Gepubliceerd op 17-02-2021

Franciscus gomarus

betekenis & definitie

nederl. godgeleerde, geb. 30 Jan. 1563 te Brugge; zijn ouders, het protestantisme toegedaan, emigreerden in 1578 naar den Pfalz; G., na voorbereidend onderwijs te hebben genoten van Sturm te Straatsburg, en van eenige op grond van hun kalvinistische gevoelens uit Heidelberg verdreven godgeleerden, bezocht de hoogescholen te Oxford, Cambridge en Heidelberg, werd in 1587 predikant bij de nederl. gemeente te Frankfurt a.
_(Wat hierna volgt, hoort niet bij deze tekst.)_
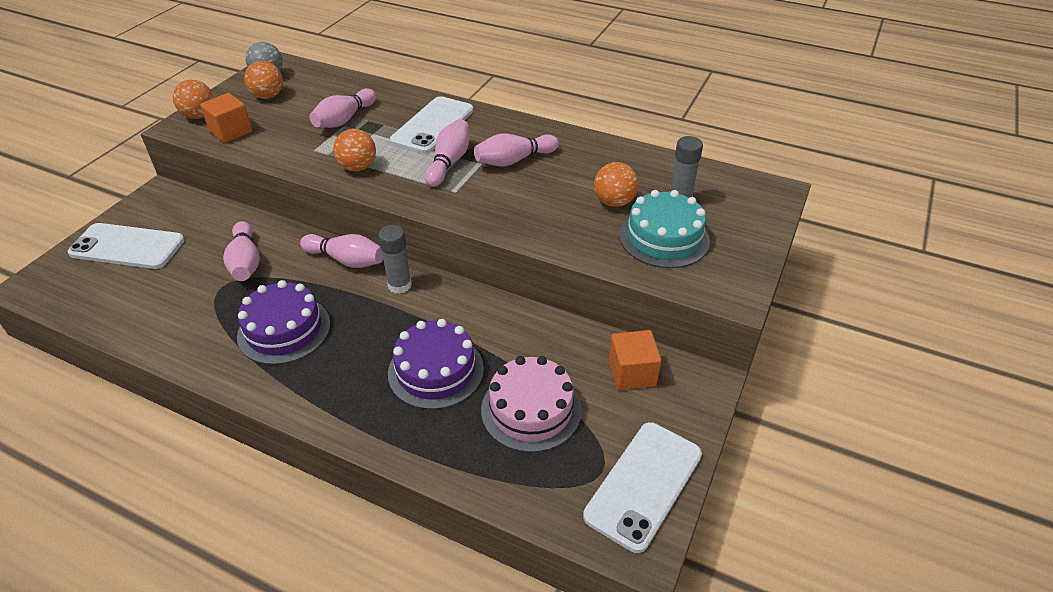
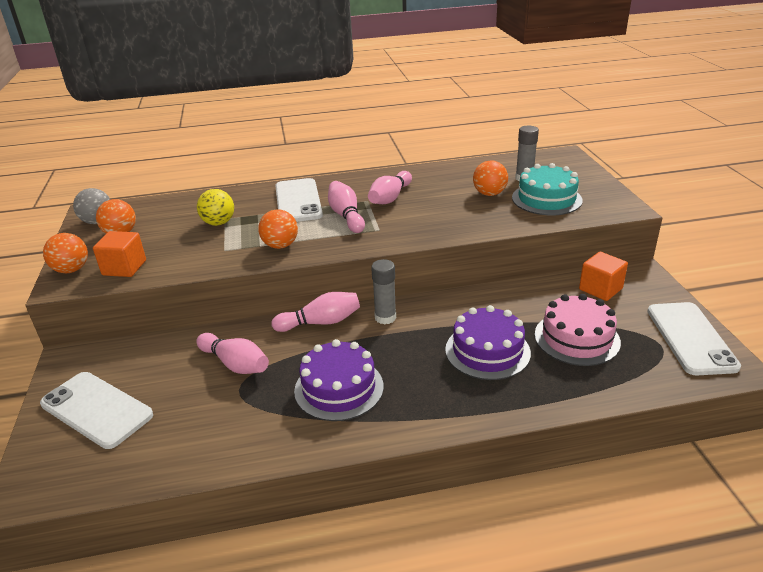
camera: 35 degrees left, 10 degrees down
white phone [68,223,184,269] -> white phone turned 60 degrees clockwise [40,372,153,449]
pink bowling pin [310,89,376,128] -> yellow ball [197,189,234,226]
M., waar hij bleef tot hier de aan de protestanten toegestane vrijheden weer werden ingetrokken, en aanvaardde in 1594 de hem aangeboden betrekking van hoogleeraar in de godgeleerdheid te Leiden.
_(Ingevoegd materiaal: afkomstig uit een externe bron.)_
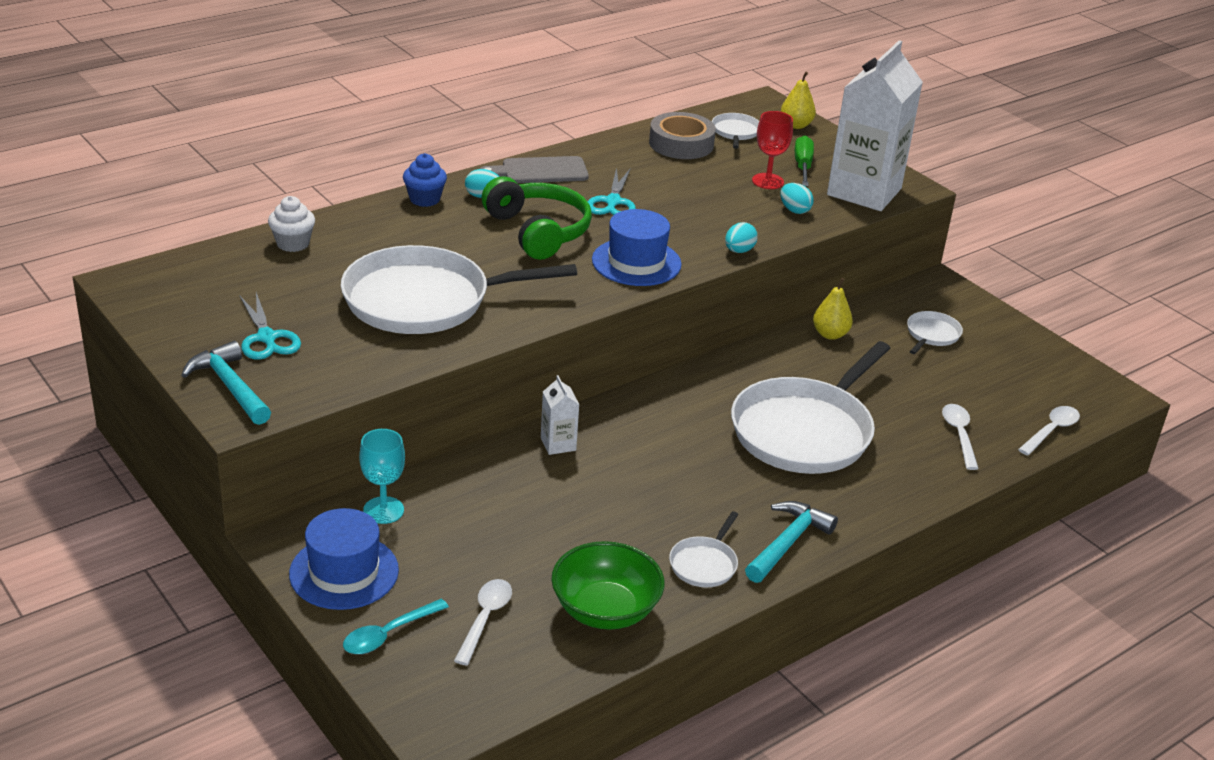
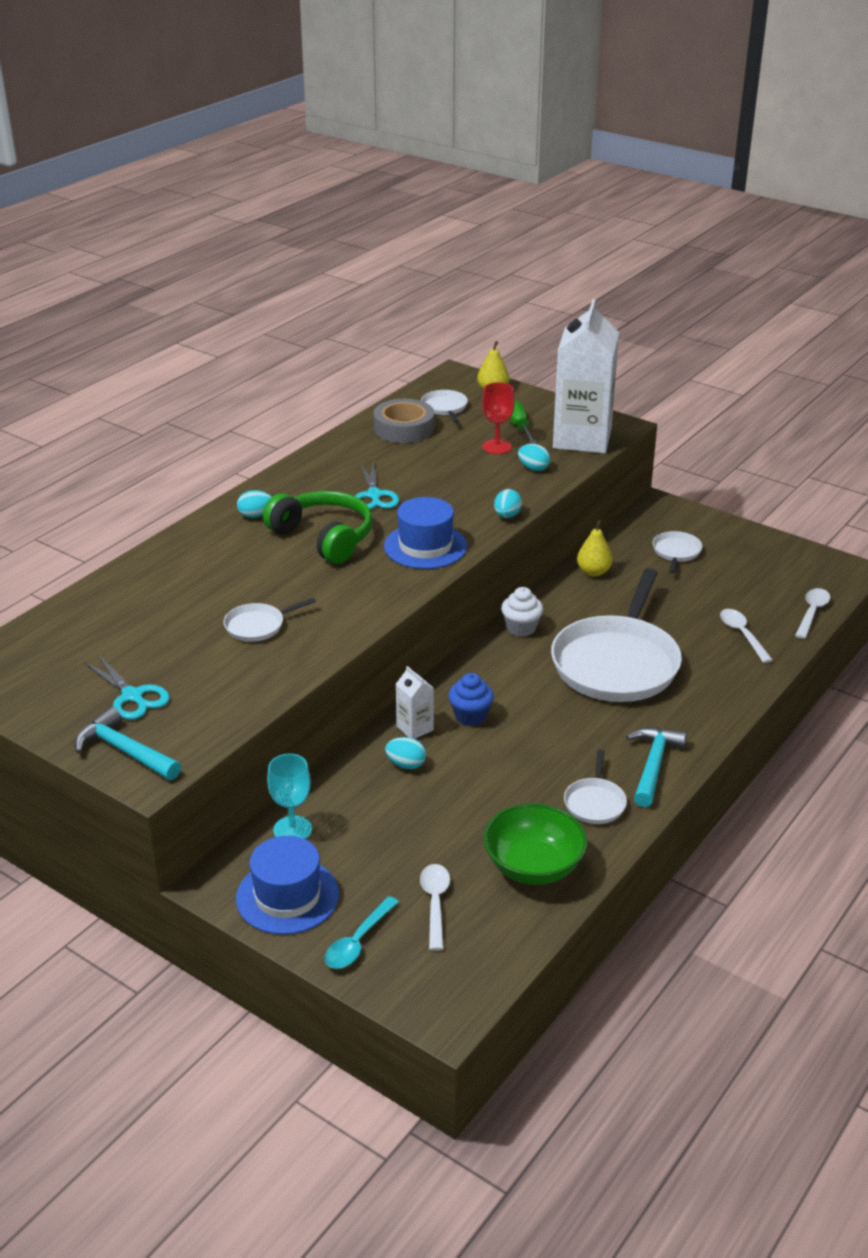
camera: 15 degrees left, 0 degrees up
white cupcake [268,196,315,252] -> white cupcake moved to [501,587,543,637]
white pan [341,245,577,334] -> white pan [224,598,316,642], size x0.43
blue cupcake [403,153,447,207] -> blue cupcake moved to [448,673,494,726]
grey cutting board [480,156,589,183] -> none
none -> turquoise egg [385,737,426,769]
G., een streng kalvinist, inzonderheid in de leer van de predestinatie, verzette zich in 1600 met klem tegen de benoeming van Arminius (zie ald.) tot zijn ambtgenoot. Twee openbare twistgesprekken tusschen G. en Arminius te Den Haag (1608 en 1609) leidden tot geen overeenstemming tusschen beide geleerden, wier geschil weldra een nationale zaak werd (zie Nederland, geschiedenis). Na Arminius* dood weder een geestverwant van deze tot ambtgenoot verkregen hebbende, n.l. Vorstius, besloot G. zijn ambt neder te leggen en nam hij een beroep aan tot predikant te Middelburg, waar hij tevens aan het kort tevoren opgerichte Collegium theologicum onderwijs zou geven in hebreeuwsche taal en godgeleerdheid. Drie jaren later vertrok hij als hoogleeraar naar Saumur en vandaar in 1618 in gelijke betrekking naar Groningen, welks Staten hem nog in ’t zelfde jaar naar de synode te Dordrecht afvaardigden. Ook op deze deed hij zich kennen als fel tegenstander van de Remonstranten.

Hem werd, nevens anderen, de nieuwe vertaling van het oude testament opgedragen, waartoe door de synode van Dordrecht besloten was, doch hij stierf voor de voltooiing, 11 Jan. 1643, te Groningen. Zijn godgeleerde werken, nagenoeg alle van leerstelligen en exegetischen inhoud, zijn gezamenlijk onder den titel Opera Gomari uitgegeven te Amsterdam, 3 dln., 1645 en 1664.